A’ja Wilson’s one-of-one season didn’t end merely with confetti so much as a deeper confirmation. When her Las Vegas Aces finished off a four-game sweep of the Phoenix Mercury on Friday night to become only the second team in WNBA history to win three titles in a four-year span, the final horn felt less like a climax than a verdict: the best team of the era led by the best player of the era. When the dust settled the 29-year-old from Columbia, South Carolina, had achieved a quadrafecta no player in the NBA or WNBA had ever managed: winning the scoring title, the Most Valuable Player award, Defensive Player of the Year honors and MVP of the finals in the same year.
Thanks to Wilson, a team who’d looked like the next great American sports dynasty before slipping from their perch a year ago was back at the mountaintop. But anyone who watched the front half of the season knows this was the least expected of Aces’ three banners. For most of the year Las Vegas didn’t give the appearance of a playoff team let alone a champion. They staggered through injuries and misfires, dropped coin-flip games and wore the tightness of a group playing beneath its standard. If dynasties are supposed to hum, this one coughed and sputtered.

Asked to redefine greatness now that she’s stacking championships at a historic clip, Wilson widened the lens. “Obviously I would still [say] banners, but I think greatness is … it’s who you’re around. This is greatness. This group here, we were battle-tested, top to bottom battle-tested. We showed up every single day with a mind of being great,” she said in Friday’s aftermath. “You’ve got to be great when the lights aren’t on you. You’ve got to be great when nobody’s in the gym with you. You’ve got to be great when you may not get anything on the end. That is what greatness is to me because that is consistency and that is just you doing the right things because it’s right.”
Hammon’s appraisal supplied a blunt epigraph to the season: you can debate basketball’s Mount Rushmore if you want, but Wilson is “alone on Everest”. That sounds like flattery until you try to explain Wilson’s 2025 without resorting to the obvious truth that she controlled both ends of the court more completely than any of her peers. The Aces’ stars toggled roles without complaint – Young from flamethrower to rebounding guard; Gray from closer to organizer; free-agent addition Jewell Loyd (now 10-0 in WNBA finals games, by the way) from gunner to grit – and the bench minutes that once felt like a liability turned into leverage thanks to Dana Evans and company. But it all orbited the same gravitational pull of their 6ft 4in talisman. The closer a series got to wobble-time, the calmer Wilson seemed to breathe.

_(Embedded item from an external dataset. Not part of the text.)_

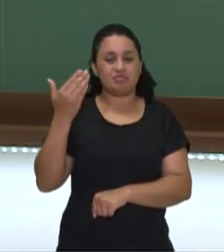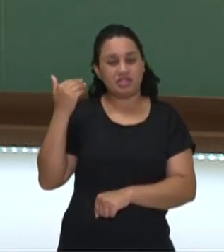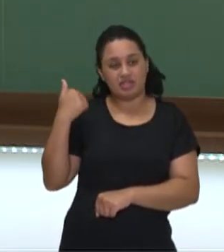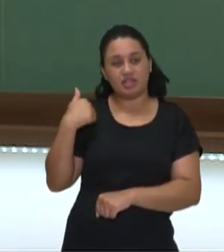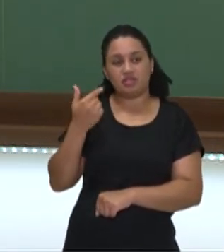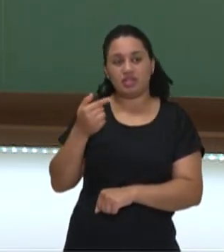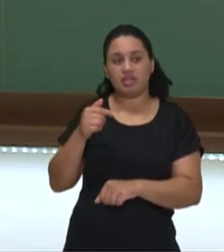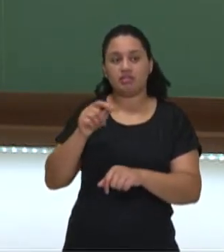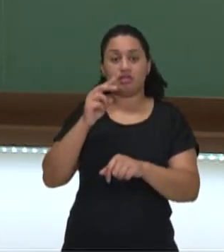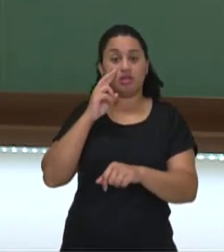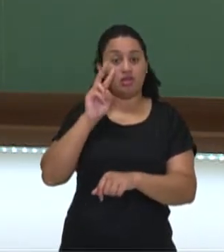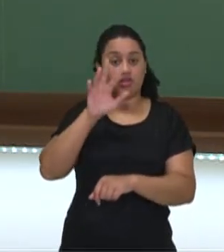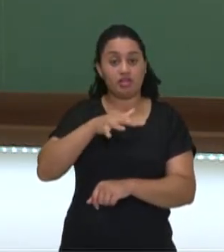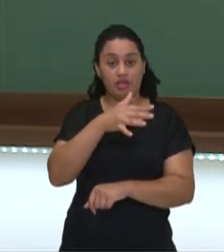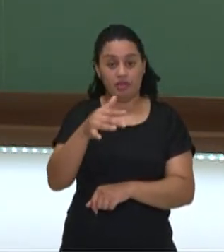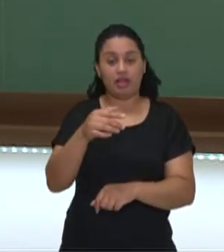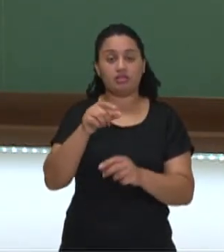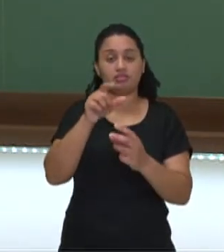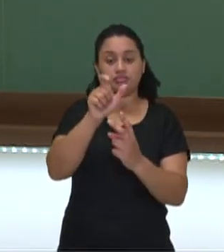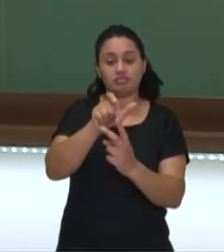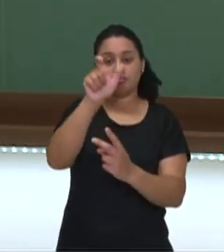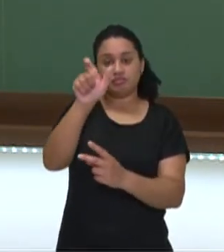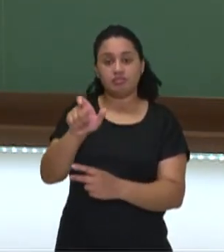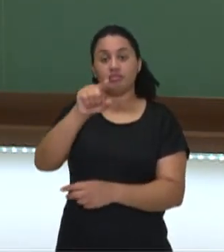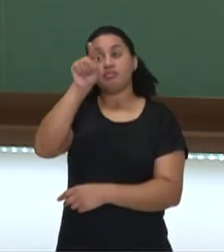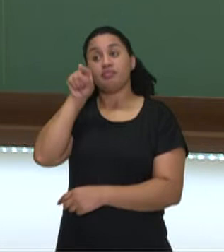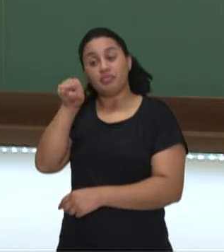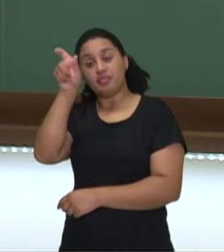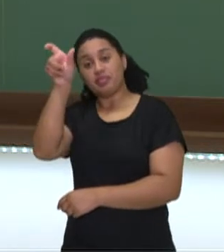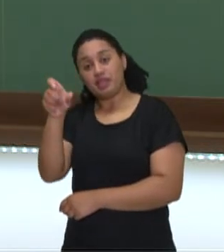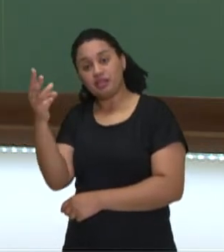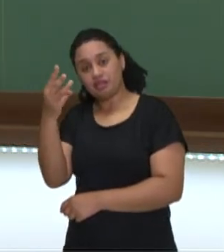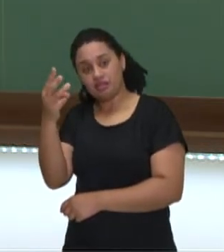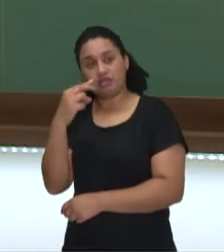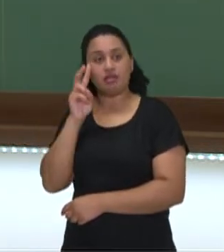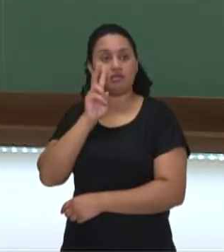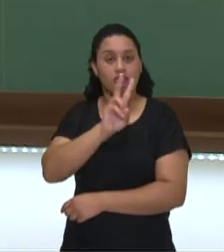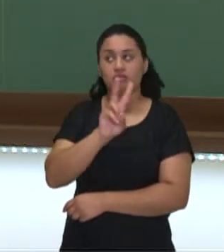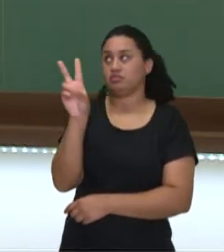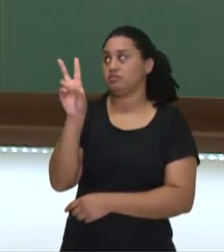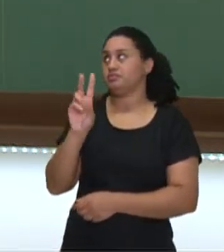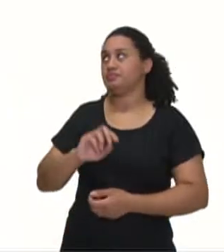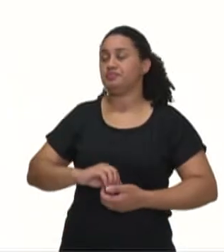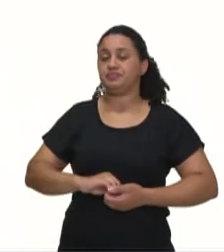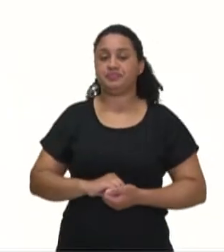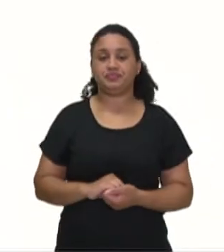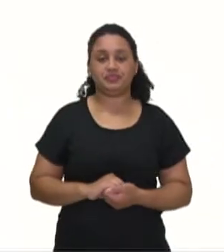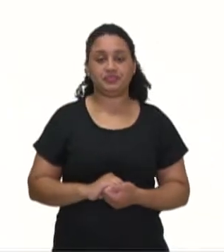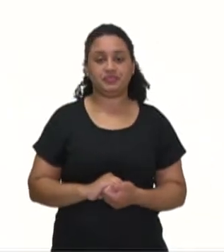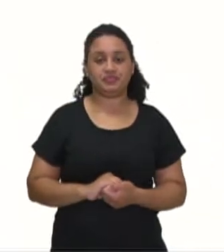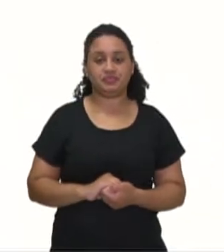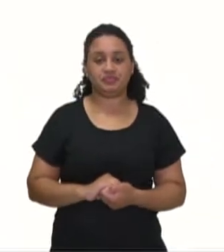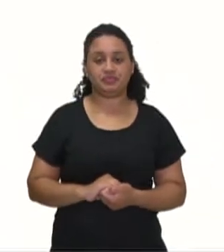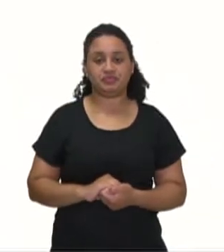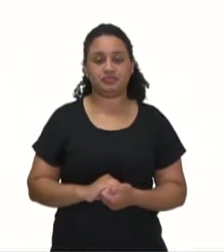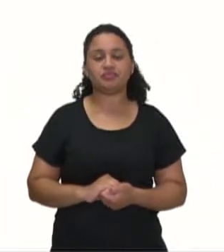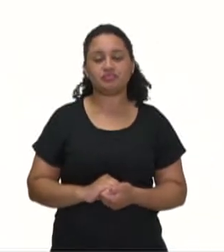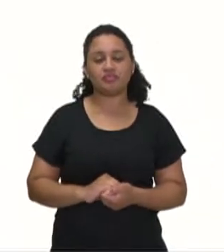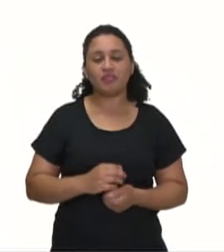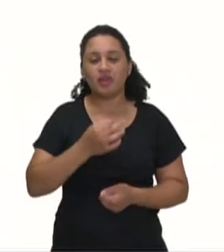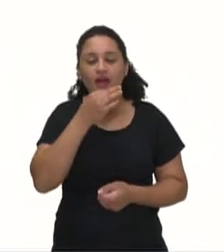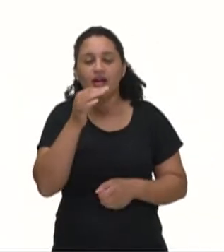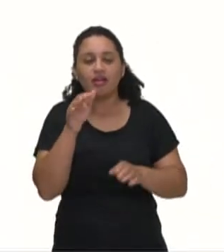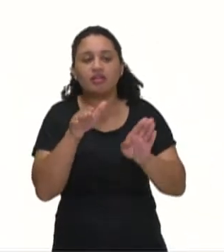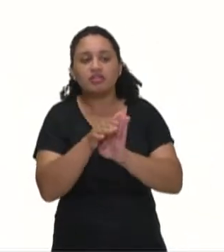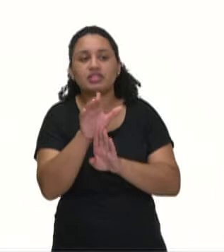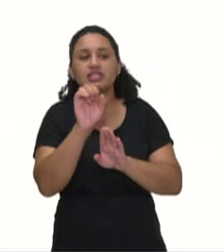coluna. Então, sempre vem o sujeito, o verbo auxiliar have ou has e o verbo no participio passado. Dica. Se for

Where it goes from here is business as much as basketball. Much of the WNBA’s workforce, including key Aces, approach free agency as the deadline for a new collective bargaining agreement ticks louder. That uncertainty hovered even as the confetti fell. It also hovered over a fortnight of renewed friction between the league office and locker rooms. Reports of comments attributed to commissioner Cathy Engelbert about players being “on their knees” in gratitude – which the Englebert has partially disputed – landed like a cymbal crash against the reality on the floor: the players are the product. The Mortgage Matchup Center crowd underscored that point with a cacophony of boos during Englebert’s trophy presentation, while Gray did it from the dais. “When you have great players, you need to treat them like that. That’s payment. That’s treatment. That’s revenue share,” she said. “There’s no league without the players.”
In the end, two scenes bookend the truth of this season: an August text on the night of a 53-point embarrassment, and an October fadeaway that hushed a cauldron in the desert. The improbable midseason swerve into inevitability – the choice to recommit, then the refusal to blink – turned both into canon. The Aces rediscovered their standard at rock bottom and rode it back to the summit. Perhaps the verdict, delivered by the player who just authored a season like no other, was in from the start.